A human rights lawsuit filed by residents of the South Pacific island of Bougainville against mining company Rio Tinto has become one of the early casualties of the Supreme Court's ruling in Kiobel v. Royal Dutch Petroleum

On Friday the U.S. Court of Appeals for the Ninth Circuit issued a one-page order dismissing with prejudice the plaintiffs' case filed under the Alien Tort Statute, citing Kiobel.

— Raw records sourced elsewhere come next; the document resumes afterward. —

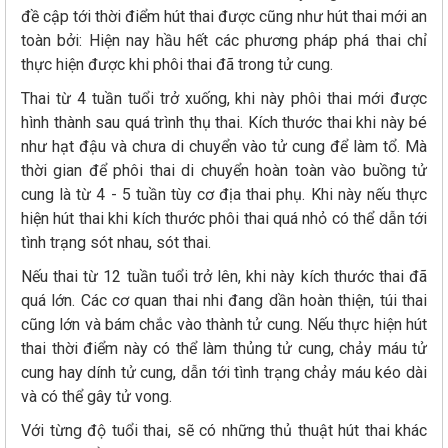
đề cập tới thời điểm hút thai được cũng như hút thai mới an
toàn bởi: Hiện nay hầu hết các phương pháp phá thai chỉ
thực hiện được khi phôi thai đã trong tử cung.
Thai từ 4 tuần tuổi trở xuống, khi này phôi thai mới được
hình thành sau quá trình thụ thai. Kích thước thai khi này bé
như hạt đậu và chưa di chuyển vào tử cung để làm tổ. Mà
thời gian để phôi thai di chuyển hoàn toàn vào buồng tử
cung là từ 4 - 5 tuần tùy cơ địa thai phụ. Khi này nếu thực
hiện hút thai khi kích thước phôi thai quá nhỏ có thể dẫn tới
tình trạng sót nhau, sót thai.
Nếu thai từ 12 tuần tuổi trở lên, khi này kích thước thai đã
quá lớn. Các cơ quan thai nhi đang dần hoàn thiện, túi thai
cũng lớn và bám chắc vào thành tử cung. Nếu thực hiện hút
thai thời điểm này có thể làm thủng tử cung, chảy máu tử
cung hay dính tử cung, dẫn tới tình trạng chảy máu kéo dài
và có thể gây tử vong.
Với từng độ tuổi thai, sẽ có những thủ thuật hút thai khác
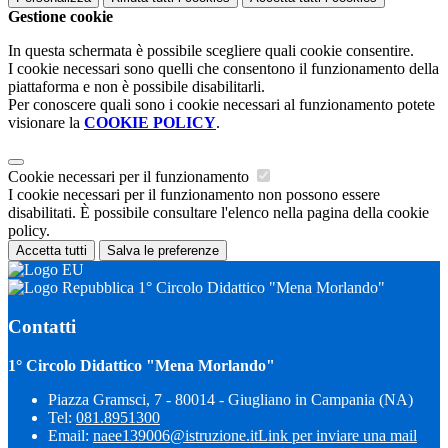
Gestione cookie
In questa schermata è possibile scegliere quali cookie consentire.
I cookie necessari sono quelli che consentono il funzionamento della
piattaforma e non è possibile disabilitarli.
Per conoscere quali sono i cookie necessari al funzionamento potete
visionare la
COOKIE POLICY
.
Cookie necessari per il funzionamento
I cookie necessari per il funzionamento non possono essere
disabilitati. È possibile consultare l'elenco nella pagina della cookie
policy.
Accetta tutti
Salva le preferenze
1° Circolo Didattico "Mena Morlando"
Contatti
1° Circolo Didattico "Mena Morlando"
Piazza Gramsci, 7 - 80014 - Giugliano in Campania (NA)
Tel:
081.8951300
Email:
naee139006@istruzione.it
Link per inviare una mail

In Kiobel, the high court ruled in April that the statute applies only to conduct in United States territory.

O'Melveny & Myers partner Jonathan Hacker represented Rio Tinto before the Ninth Circuit. (He took over when his partner Sri Srinivasan became U.S. Solicitor General.) Hacker did not immediately return a request for comment.

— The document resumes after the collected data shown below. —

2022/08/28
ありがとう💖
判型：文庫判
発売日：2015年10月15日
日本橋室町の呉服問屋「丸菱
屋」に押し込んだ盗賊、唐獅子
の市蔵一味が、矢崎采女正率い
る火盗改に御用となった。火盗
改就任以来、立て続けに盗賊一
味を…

In October 2011 the Ninth Circuit reversed a district court and allowed the plaintiffs' genocide and war crimes claims against Rio Tinto to go forward. The plaintiffs accused the company of helping the Papua New Guinea military carry out mass killings by providing it with weapons and helicopters. In the divided 2011 opinion, the court rejected Rio Tinto's argument that corporations can't be held liable under the Alien Tort Statute, and that the statute doesn't apply extraterritorially.

Rio Tinto filed for cert, but the Supreme Court remanded the case to the Ninth Circuit shortly after issuing its Kiobel decision.

Steve Berman of Hagens Berman Sobol Shapiro represented the plaintiffs and received our Litigator of the Week honor in October 2011 for keeping the 13-year-old suit alive. He didn't immediately return a request for comment.

Rio Tinto is one of the first high-profile cases to be tossed on the grounds set forth in Kiobel , said Professor Vivian Curran of the University of Pittsburgh School of Law. In June another ATA lawsuit was dismissed in federal court in Alexandria, Virginia. U.S. District Judge Gerald Bruce Lee found that he didn’t have jurisdiction to consider claims that government contractor CACI International conspired to torture detainees at the Abu Ghraib prison.

"It looks like now there will be a real circumscription of the Alien Tort Statute," said Curran. "It's early, but from what we can see, the lower courts are applying the majority [ Kiobel ] opinion."

Editor's note: An earlier version of this story incorrectly stated that O'Melveny's Jonathan Hacker took over this case for Rio Tinto when when his partner Sri Srinivasan was nominated to the U.S. Court of Appeals for the D.C. Circuit. Hacker took over when Srinivasan became Solicitor General. We regret the error.